[Stored data entries]
++++++++

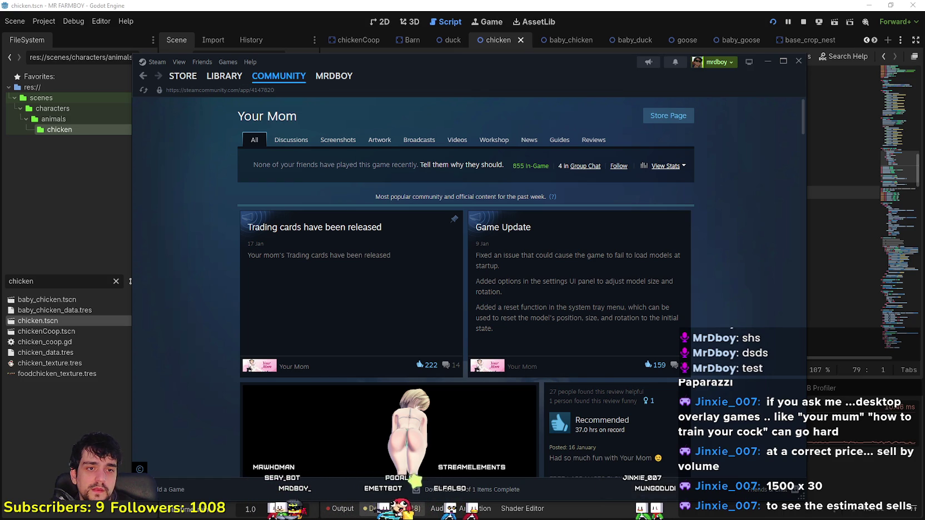
Calculate 1500 × 30 = 45,000 in Calculator and multiply it by 1
key(XF86Calculator)
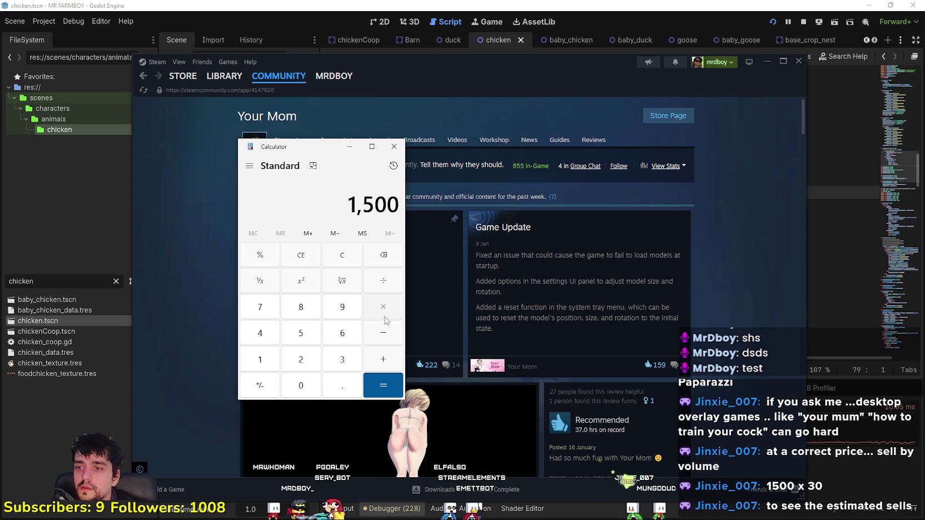
text(30)
key(Return)
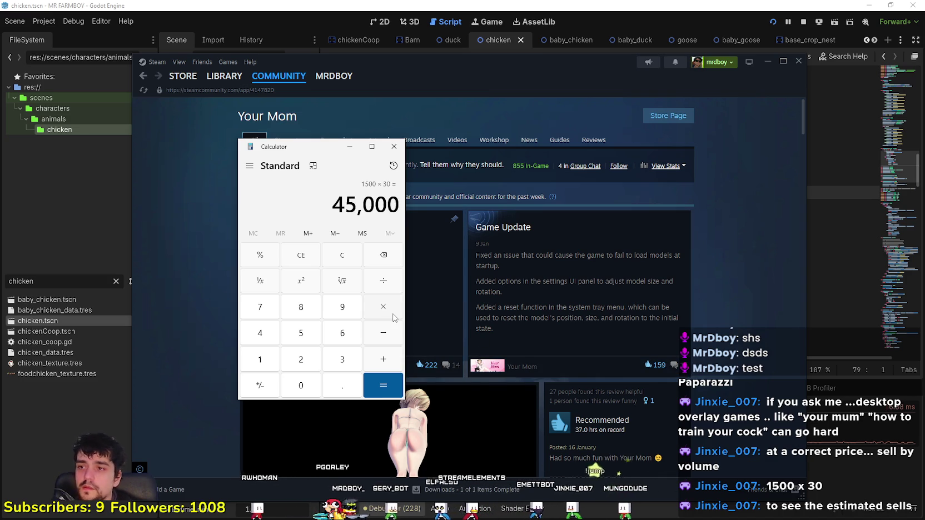
text(*1)
click(388, 383)
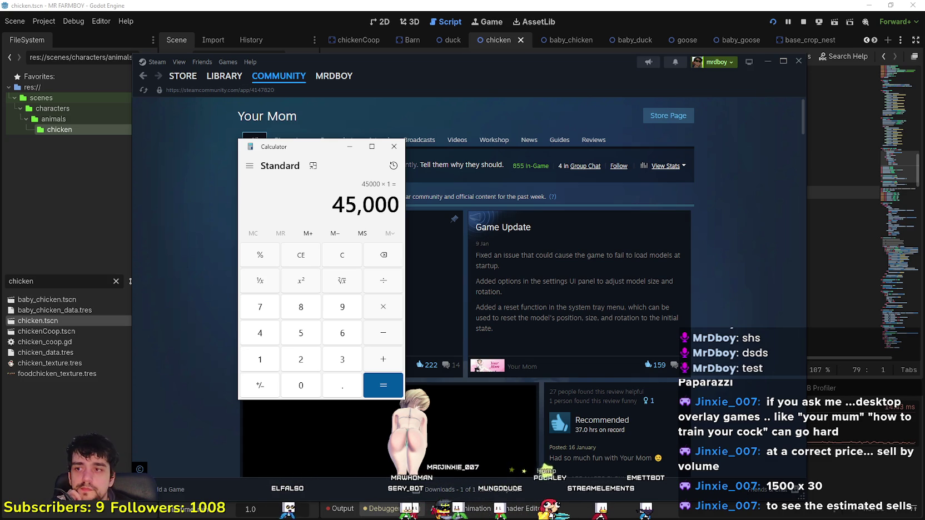
Clear the result and enter 150,000 on the display
drag(454, 145, 455, 146)
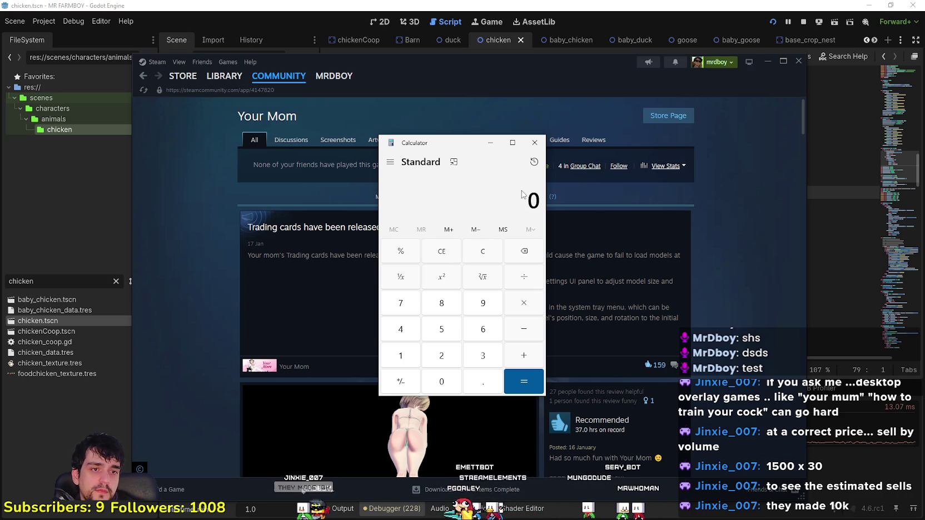
key(BackSpace)
text(50,)
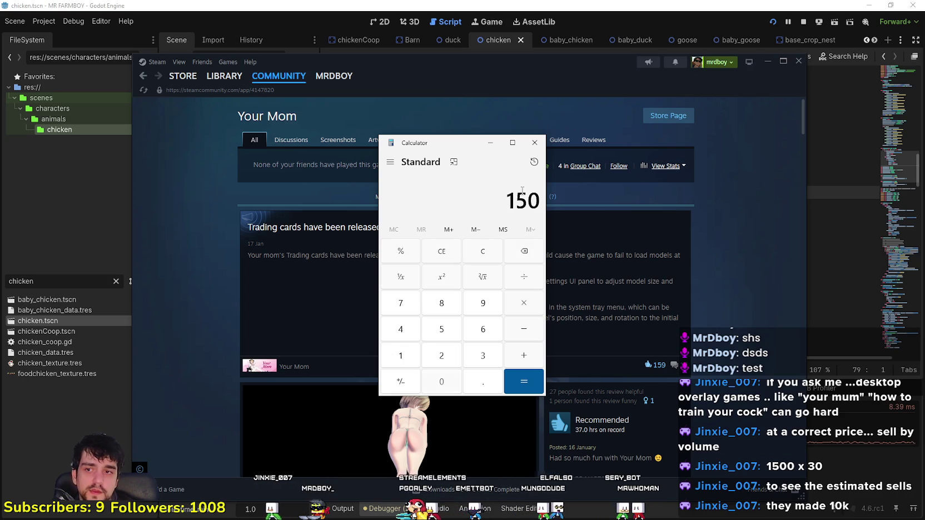
text(000)
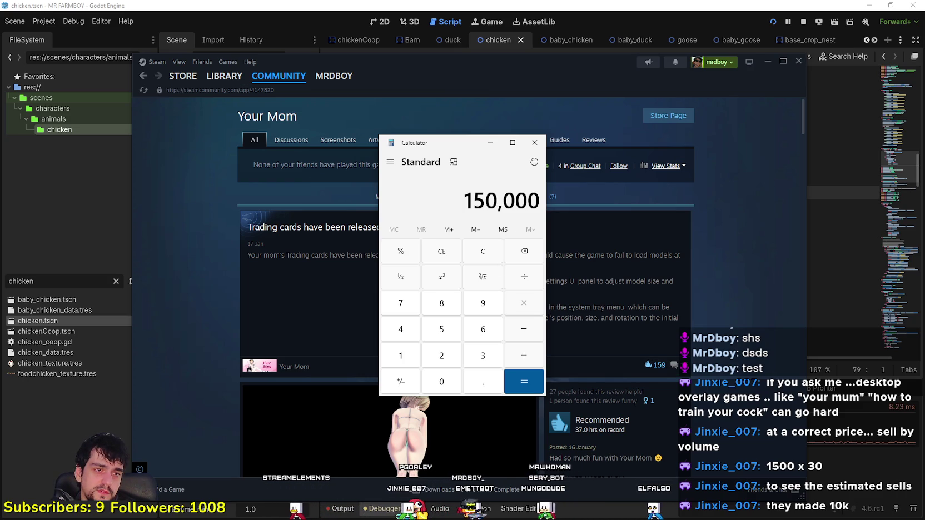
Scroll Gamalytic's Your Mom page to Stats: 160.2k copies sold, $110.6k gross revenue
key(alt+Tab)
scroll(442, 390, down, 5)
scroll(443, 390, down, 2)
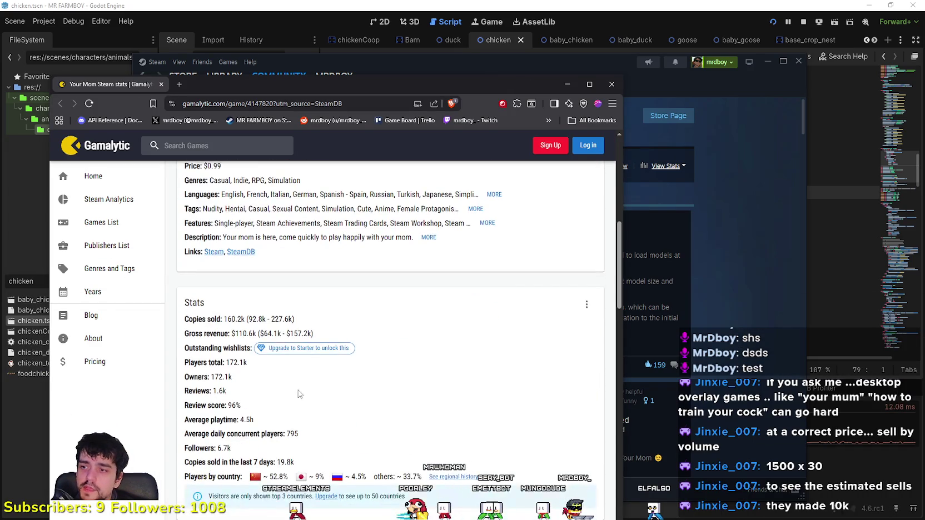
scroll(283, 380, down, 1)
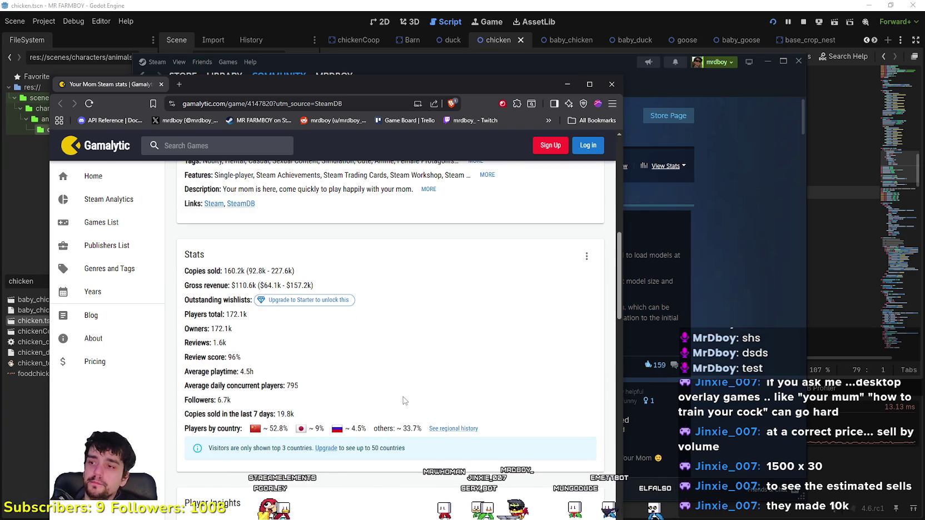
scroll(406, 355, down, 1)
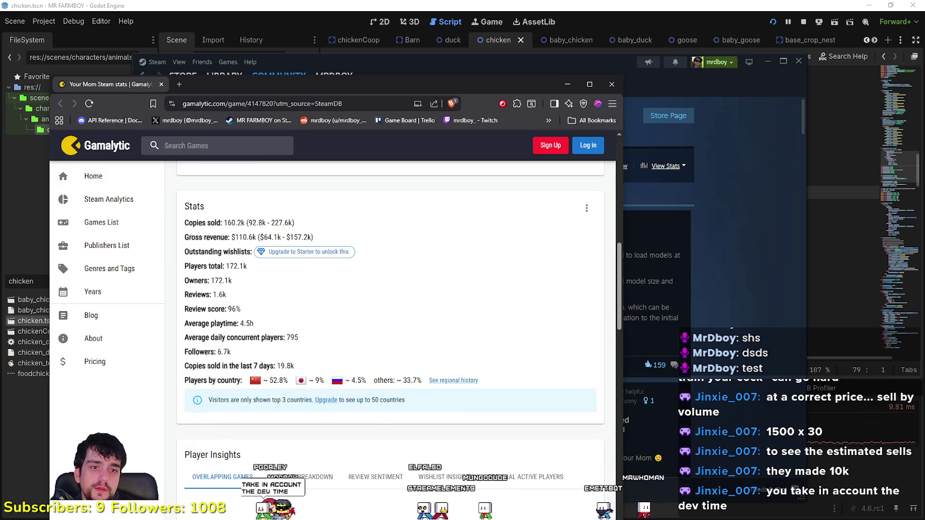
Close the stats browser and Calculator, go to Steam's store front, then back to Godot
drag(454, 80, 485, 75)
click(645, 79)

++++++++

If a line of the entries holds the word "down", copy it out.

scroll(442, 390, down, 5)
scroll(443, 390, down, 2)
scroll(283, 380, down, 1)
scroll(406, 355, down, 1)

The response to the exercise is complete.